Single by Jade Eagleson

from the album Do It Anyway
- Released: March 11, 2023
- Genre: Country; neotraditional country;
- Length: 3:02
- Label: Starseed
- Songwriters: Jade Eagleson; Daryl Scott;
- Producer: Todd Clark

Jade Eagleson singles chronology
| "Call It Country" (2022) | "Rodeo Queen" (2023) | "Telluride" (2024) |

Visualizer
- "Rodeo Queen" on YouTube

= Rodeo Queen (song) =

2023 single by Jade Eagleson

"Rodeo Queen" is a song co-written and recorded by Canadian country music singer Jade Eagleson. He wrote the song with Daryl Scott, while longtime collaborator Todd Clark produced the track. It is the second single off Eagleson's upcoming third studio album, Do It Anyway, which was released in September 2023.

==Background==
Eagleson stated that he was watching the television series Yellowstone with his wife and his friend Daryl Scott, and realized that there was not a lot of "old" country music being made now that resembled that of Lefty Frizell or Roy Rogers. He and Scott then decided to sit down and write a song with that in mind, and wrote "Rodeo Queen".

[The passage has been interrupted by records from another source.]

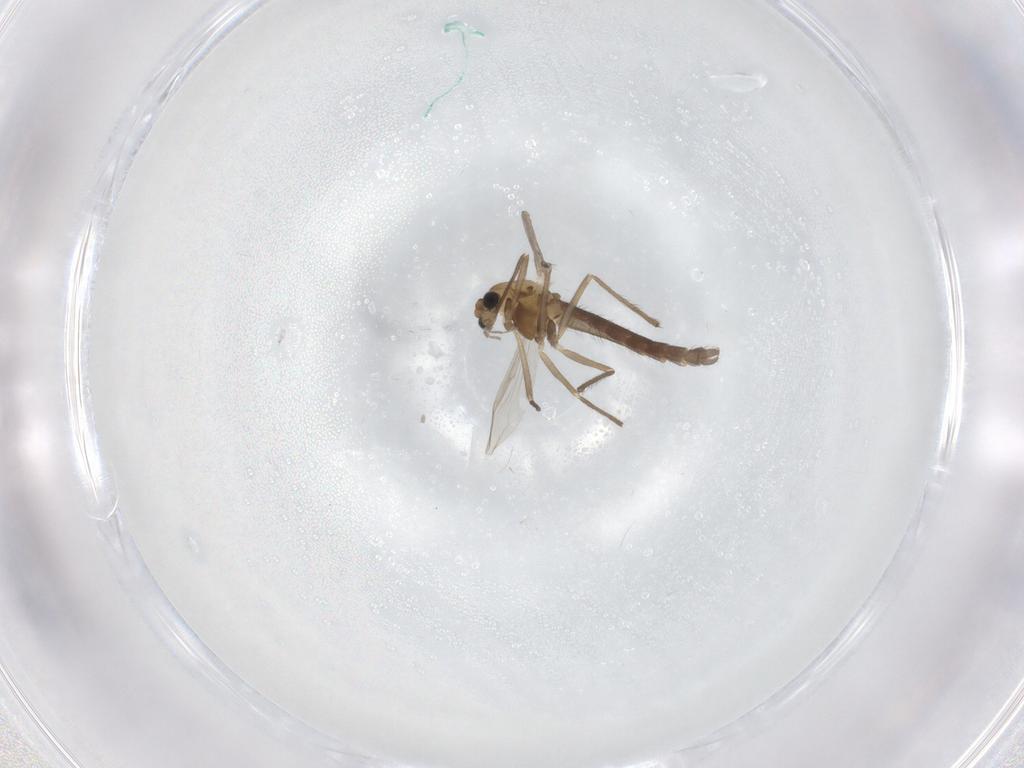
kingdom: Animalia
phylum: Arthropoda
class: Insecta
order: Diptera
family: Chironomidae
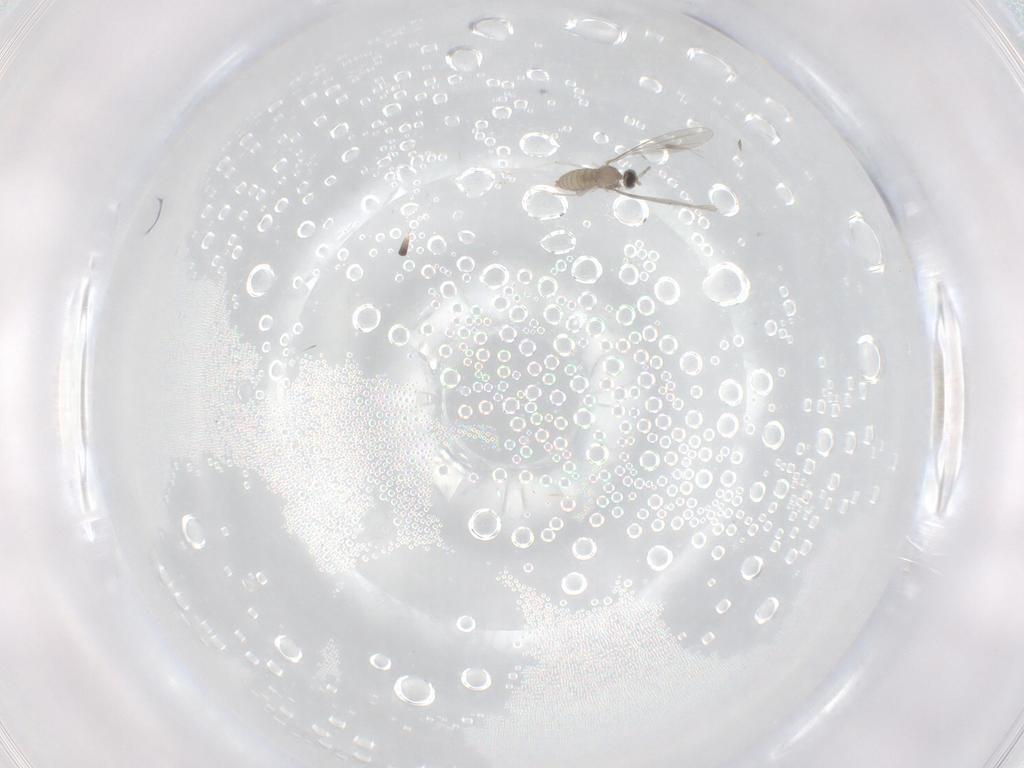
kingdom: Animalia
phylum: Arthropoda
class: Insecta
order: Diptera
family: Cecidomyiidae
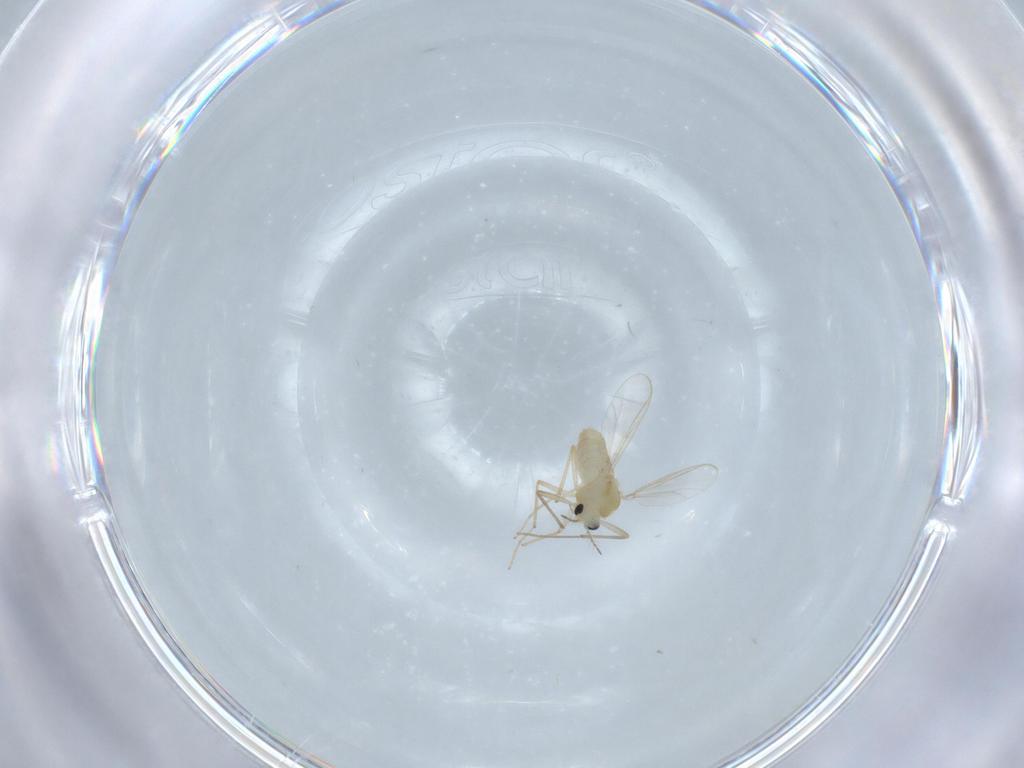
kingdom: Animalia
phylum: Arthropoda
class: Insecta
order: Diptera
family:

Eagleson referenced how he grew up listening to Alan Jackson, Keith Whitley, and Randy Travis, and remarked how he always wanted to release his version of "the classic sound". He stated that he "wanted to remind everyone how much fun country music can be" and took inspiration from seeing the rodeo when he lived in Alberta with his wife.

==Critical reception==
Mary Claire Crabtree of Whiskey Riff favourably reviewed "Rodeo Queen", stating it is "quick-paced, has a great twang, hits a fun, light-hearted message, and has all the elements of a classic jukebox hit," and noted the use of steel guitar and fiddle. She stated that the song is "solid start for [Eagleson] as he becomes more established in the [United States]". Taylor Jean of Front Porch Music described the song as "a honky-tonk tune that is bringing back everything modern country music has been lacking". Nanci Dagg of Canadian Beats Media stated that the track "brings a country lifestyle story back to country music and embraces a high-energy tempo," and noted the influence of western swing. Jeffrey Kurtis of Today's Country Magazine framed the song as a "bold stamp as [Eagleson] continues to make his mark as the leader of the charge for the honky-tonk flared traditional country music lovers". Gabby Shukin of CJVR called the track "upbeat and fun". Eric Zisman of Country Swag stated that Eagleson "creates music that speaks to the soul of country music and lyrics that attract more fans" and that "Rodeo Queen" is "just an example of that".

==Accolades==

Year: Association; Category; Result; Ref.
2024: Country Music Association of Ontario; Single of the Year; Nominated
Songwriter(s) of the Year: Nominated
Canadian Country Music Association: Single of the Year; Nominated
Songwriter(s) of the Year: Nominated

==Charts==

Chart performance for "Rodeo Queen"
| Chart (2023) | Peak position |
|---|---|
| Canada Country (Billboard) | 5 |

==Certifications==

| Region | Certification | Certified units/sales |
| Canada (Music Canada) | Gold | 40,000^{‡} |
^{‡} Sales+streaming figures based on certification alone.